_Seitentext:_
# Die wollen mein Geld nicht.....!?



## der Ronny (16. November 2013)

Hallo,

Ich rammle eben schnell zum Rossman um mir eine 50er PaySafe Karte zu kaufen und beim Aufladen des Steam-Kontos, kommt dann das da:

""Beim Initialisieren oder Aktualisieren Ihrer Transaktion ist ein Fehler aufgetreten. Bitte warten Sie eine Minuten und versuchen Sie es dann erneut oder kontaktieren Sie den Support für Unterstützung.""

Gute 10 mal habe ich es schon probiert, aber immer das gleiche. Bei meinem letzten Kauf ging noch alles 1a. Sehr schade, weil dieses WE eigentlich dem neuen X3 gehören sollte.

Jemand ne Idee??


Update: geht nun. alles löschen außer die steam.exe und den spieleordner.


----------



## keinnick (10. Dezember 2013)

_Einträge:_
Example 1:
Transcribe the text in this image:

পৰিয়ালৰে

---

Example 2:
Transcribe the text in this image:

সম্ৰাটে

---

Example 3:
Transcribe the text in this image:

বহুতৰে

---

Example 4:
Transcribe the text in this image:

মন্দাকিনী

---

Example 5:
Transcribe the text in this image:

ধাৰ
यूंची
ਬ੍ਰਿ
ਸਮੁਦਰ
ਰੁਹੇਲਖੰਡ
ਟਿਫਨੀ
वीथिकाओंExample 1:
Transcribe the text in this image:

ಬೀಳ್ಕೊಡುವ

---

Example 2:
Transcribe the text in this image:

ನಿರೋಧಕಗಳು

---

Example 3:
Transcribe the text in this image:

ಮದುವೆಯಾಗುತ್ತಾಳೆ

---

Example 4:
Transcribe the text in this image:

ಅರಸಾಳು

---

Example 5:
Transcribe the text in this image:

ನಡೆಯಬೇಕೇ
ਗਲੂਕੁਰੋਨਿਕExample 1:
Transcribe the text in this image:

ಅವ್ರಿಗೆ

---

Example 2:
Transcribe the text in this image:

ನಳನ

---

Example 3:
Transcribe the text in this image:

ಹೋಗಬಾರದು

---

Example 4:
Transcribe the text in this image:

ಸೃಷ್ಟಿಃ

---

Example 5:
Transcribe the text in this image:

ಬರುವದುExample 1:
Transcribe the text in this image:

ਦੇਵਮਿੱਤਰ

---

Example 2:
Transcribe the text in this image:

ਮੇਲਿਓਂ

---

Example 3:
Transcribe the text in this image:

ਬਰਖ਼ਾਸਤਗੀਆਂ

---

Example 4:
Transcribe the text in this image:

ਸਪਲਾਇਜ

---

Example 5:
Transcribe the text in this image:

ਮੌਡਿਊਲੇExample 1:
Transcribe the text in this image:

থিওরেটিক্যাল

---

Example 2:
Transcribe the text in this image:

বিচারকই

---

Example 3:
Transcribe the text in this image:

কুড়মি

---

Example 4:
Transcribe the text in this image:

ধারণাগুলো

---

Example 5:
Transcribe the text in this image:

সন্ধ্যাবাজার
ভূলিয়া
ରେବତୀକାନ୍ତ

_Aufgabendetails:_
Schreib den Forenthread über den Fehler beim Aufladen des Steam-Kontos mit einer Paysafecard weiter, und zwar mit dem Beitrag von keinnick.

_Ergebnis:_
KILLERKRALLE004 schrieb:


> Da hast du halt Pech gehabt



Gelesen?

 Update: geht nun. alles löschen außer die steam.exe und den spieleordner. 
 Geändert von der Ronny (*16.11.2013* um 10:57 Uhr)


----------



## machine4 (10. Dezember 2013)

Die wollten dich einfach vor dem scheinbar eher schlechten X3 bewahren


----------



## kine (29. Dezember 2013)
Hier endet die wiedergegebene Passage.